Everything You Should Know About Coffee Blends

Author: Jonathan Jonas

As coffee geeks, the most common terms you would come across are coffee blends and single-origin coffees.

Almost all the coffees available, may it be the giant espresso bars or simple coffee on retail shelves are blended in one way or another. Therefore, understanding the term coffee blend and its micro technicalities is important to know what is in the cup of coffee you have every morning or whenever an energy boost is required.

This article aims to clarify the term coffee blend, its sources, the reasons behind creating a coffee blend, and the difference between a coffee blend and single-origin coffees.

Also Read: Top 3 Health Benefits Of Drinking Coffee

What Is A Coffee Blend?

A coffee blend is the mixing of coffee beans from different origins or places. Here the ‘different places’ are not only different countries. These differences can be the micro-level difference in the same producing farm. The slight difference in altitudes or conditions in the same farm, or different regions of the same country, or different areas of the same farming region.

Only by understanding the term in different places can you deduce the wideness in the nature of coffee blends. They come in various forms, sizes, and shapes. The term coffee blend encompasses all the commercial and small level blends.

Why Are Coffees Blended?

Coffees are blended for a multitude of reasons, often targeted towards producing a complex flavor that can not be produced using a single varietal. Each coffee has specific intrinsic flavors and producers have only those to play with. These blends often enable the production of perfectly balanced flavors to enhance your coffee experience.

While on the commercial scale blending may be a business strategy. It can be done to achieve a special price bracket easily. Blends may even enable the production companies to achieve the target quantity easily and meet specific production requirements as well.

Blending the coffees from various places can produce multiple flavors due to the mixing of various specific intrinsic flavors in coffees of each place.

Coffee Blends For Espresso

Expresso is a simple yet highly complex beverage, to begin with, these are strong beans often diluted by some liquid water or milk products. While blending the beans from various origins to create a flavorful expresso you need to make sure it tastes good both in black form or a milk-based beverage.

Many big brands come up with various flavors specific to them by blending coffees from various places. Good blends for espresso taste exceptional both in black and milk form.

If you are a pure coffee aficionado then you can tell the difference in components of the blend by tasting it. These are blends that make you think why the coffee is of the same flavor but different in taste than the last time.

Various coffee blends can be made from Columbian coffees as it has 8 different climate regions. The perfect blends can make a versatile flavor that works well for the home user, someone making it on a stovetop, and even for a barista.

Coffee Blends Vs Single-Origin Coffee

The two terms are self-explanatory but still the interpretation of origin and place matters in both.

Often the same origin is interpreted as a coffee from the same country. Usually, if all the components of a coffee come from the same country it is referred to as a single origin coffee.
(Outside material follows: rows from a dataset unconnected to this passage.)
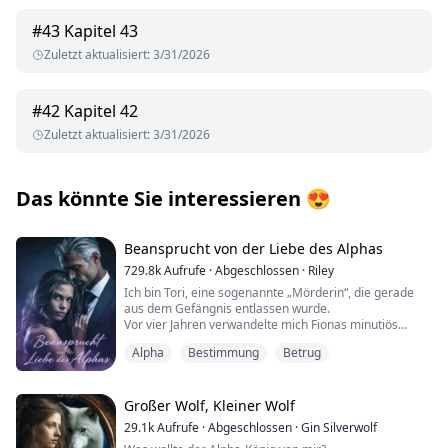
#
43
Kapitel 43
Zuletzt aktualisiert
:
3/31/2026
#
42
Kapitel 42
Zuletzt aktualisiert
:
3/31/2026
Das könnte Sie interessieren
😍
Beansprucht von der Liebe des Alphas
729.8k
Aufrufe
·
Abgeschlossen
·
Riley
Ich bin Tori, eine sogenannte „Mörderin“, die gerade
aus dem Gefängnis entlassen wurde.
Vor vier Jahren verwandelte mich Fionas minutiös
geplante Verschwörung von einer gewöhnlichen
Alpha
Bestimmung
Betrug
Omega in eine Gefangene, die unter der Last einer
Mordanklage zusammenbrach.
Vier Jahre später kehre ich in eine Welt zurück, die sich
bis zur Unkenntlichkeit verändert hat.
Großer Wolf, Kleiner Wolf
Meine beste Freundin Fiona, die auch meine
29.1k
Aufrufe
·
Abgeschlossen
·
Gin Silverwolf
Stiefschwester ist, ist in den Augen meiner Mutter zur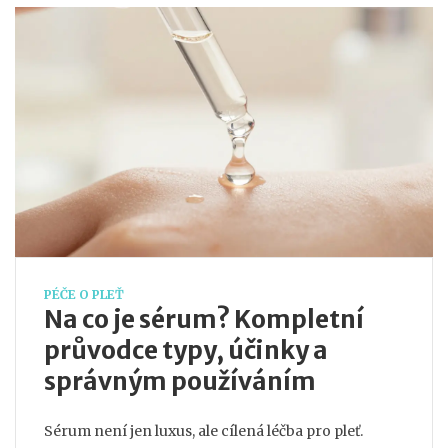
PÉČE O PLEŤ
Na co je sérum? Kompletní
průvodce typy, účinky a
správným používáním
Sérum není jen luxus, ale cílená léčba pro pleť.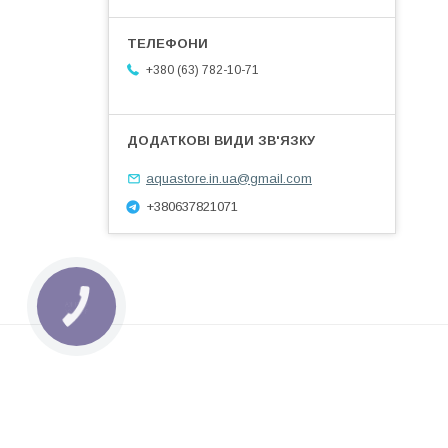
+380 (63) 782-10-71
aquastore.in.ua@gmail.com
+380637821071
КНОПКА
ЗВ'ЯЗКУ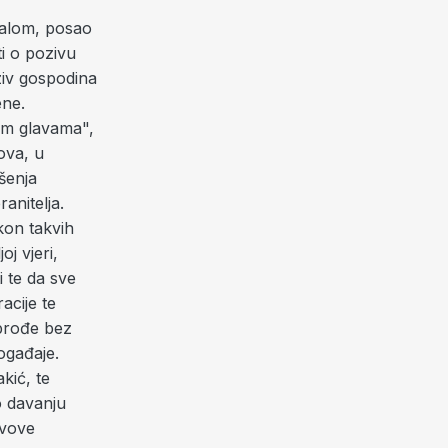
stalom, posao
i o pozivu
ziv gospodina
ene.
nim glavama",
ova, u
šenja
anitelja.
kon takvih
oj vjeri,
i te da sve
acije te
 prođe bez
ogađaje.
kić, te
o davanju
avove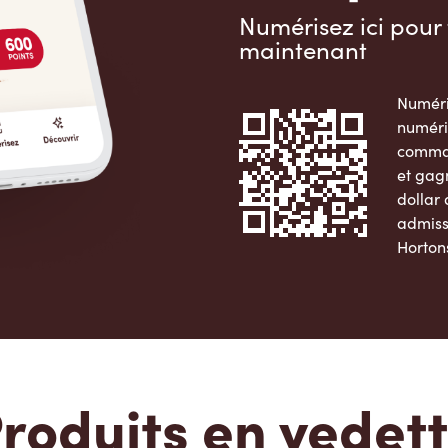
Numérisez ici pour 
maintenant
Numéri
numéri
comman
et gag
dollar
admiss
Horton
Apple 
roduits en vedet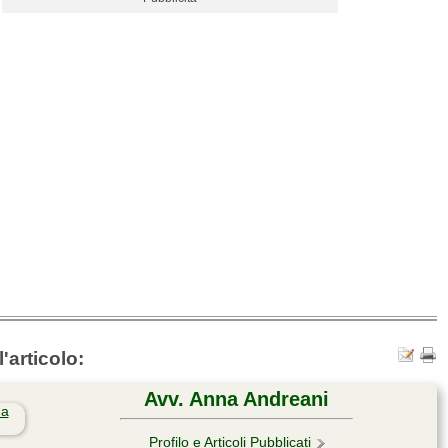
'articolo:
Avv. Anna Andreani
Profilo e Articoli Pubblicati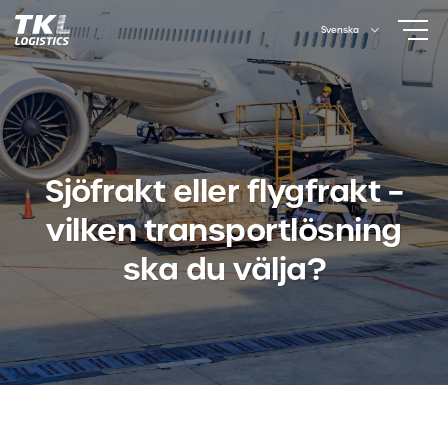
Skip
Svenska
to
content
Sjöfrakt eller flygfrakt –
vilken transportlösning
ska du välja?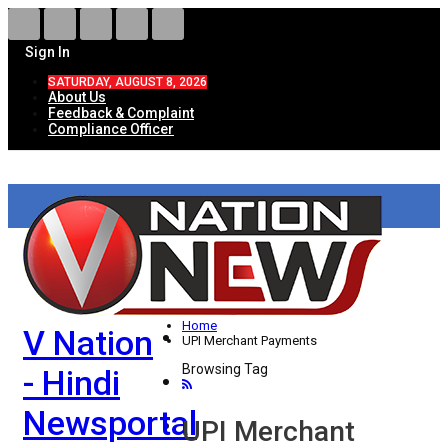
Sign In
SATURDAY, AUGUST 8, 2026
About Us
Feedback & Complaint
Compliance Officer
HOME
ताज़ा खबरें
देश
Home
V Nation
विदेश
UPI Merchant Payments
Browsing Tag
- Hindi
राज्य
Newsportal
उत्तर प्रदेश
UPI Merchant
These coffees are often celebrated as the purest of the flavors available. This interpretation ignores the differences in flavors for the regions in a single country. As one country may have various climatic variances from region to region. So, for a coffee to be a single origin it needs to be specific so no sub-flavors are mixed.
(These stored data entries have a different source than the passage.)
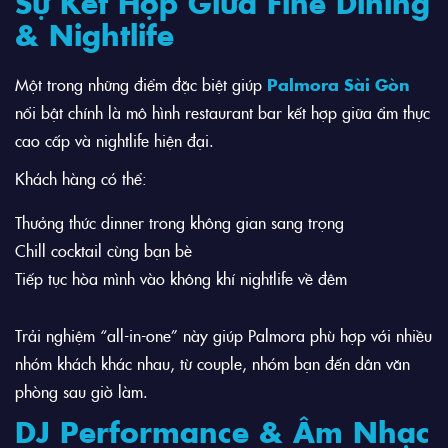
Sự Kết Hợp Giữa Fine Dining
& Nightlife
Một trong những điểm đặc biệt giúp
Palmora Sài Gòn
nổi bật chính là mô hình restaurant bar kết hợp giữa ẩm thực
cao cấp và nightlife hiện đại.
Khách hàng có thể:
Thưởng thức dinner trong không gian sang trọng
Chill cocktail cùng bạn bè
Tiếp tục hòa mình vào không khí nightlife về đêm
Trải nghiệm “all-in-one” này giúp Palmora phù hợp với nhiều
nhóm khách khác nhau, từ couple, nhóm bạn đến dân văn
phòng sau giờ làm.
DJ Performance & Âm Nhạc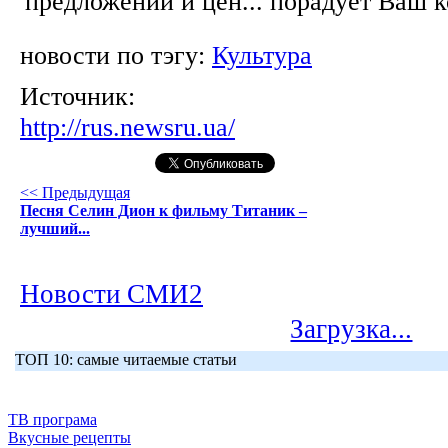
предложений и цен... порадует Ваш 
новости по тэгу:
Культура
Источник:
http://rus.newsru.ua/
<< Предыдущая
Песня Селин Дион к фильму Титаник –
лучший...
Новости СМИ2
Загрузка...
ТОП 10: самые читаемые статьи
ТВ програма
Вкусные рецепты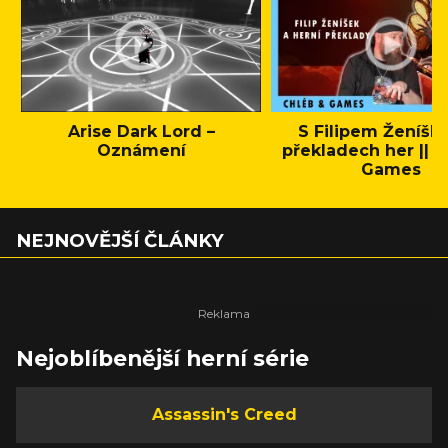
Arise Dark Lord –
S Filipem Ženíšk
Oznámení
překladech her || C
Games
NEJNOVĚJŠÍ ČLÁNKY
Nejoblíbenější herní série
Assassin's Creed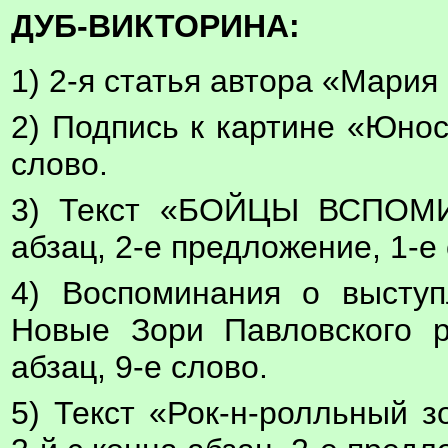
ДУБ-ВИКТОРИНА:
1) 2-я статья автора «Мария
2) Подпись к картине «Юнос
слово.
3) Текст «БОЙЦЫ ВСПОМ
абзац, 2-е предложение, 1-е
4) Воспоминания о высту
Новые Зори Павловского р
абзац, 9-е слово.
5) Текст «Рок-н-ролльный зо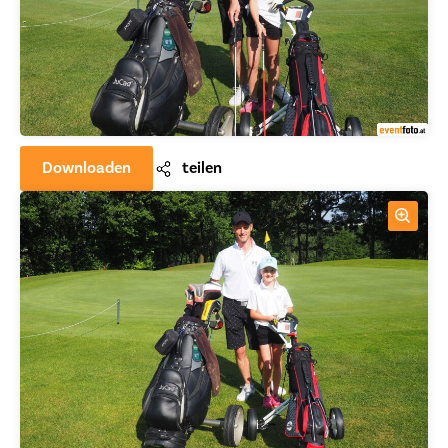
Downloaden
teilen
Getting a single-origin coffee from Brazil requires it to be of very specific origin as the country has various climatic and altitude variations.

How To Create A Coffee Blend

Creating a coffee blend depends on your ability to differentiate the flavors of various coffee from different origins. This requires your skill to grade and identify what flavors a certain type of coffee will add to the blend. This skill is not easy to attain. Professionally, it requires training and Q-grading qualifications. Well, for some coffee aficionados this skill is gained by experience.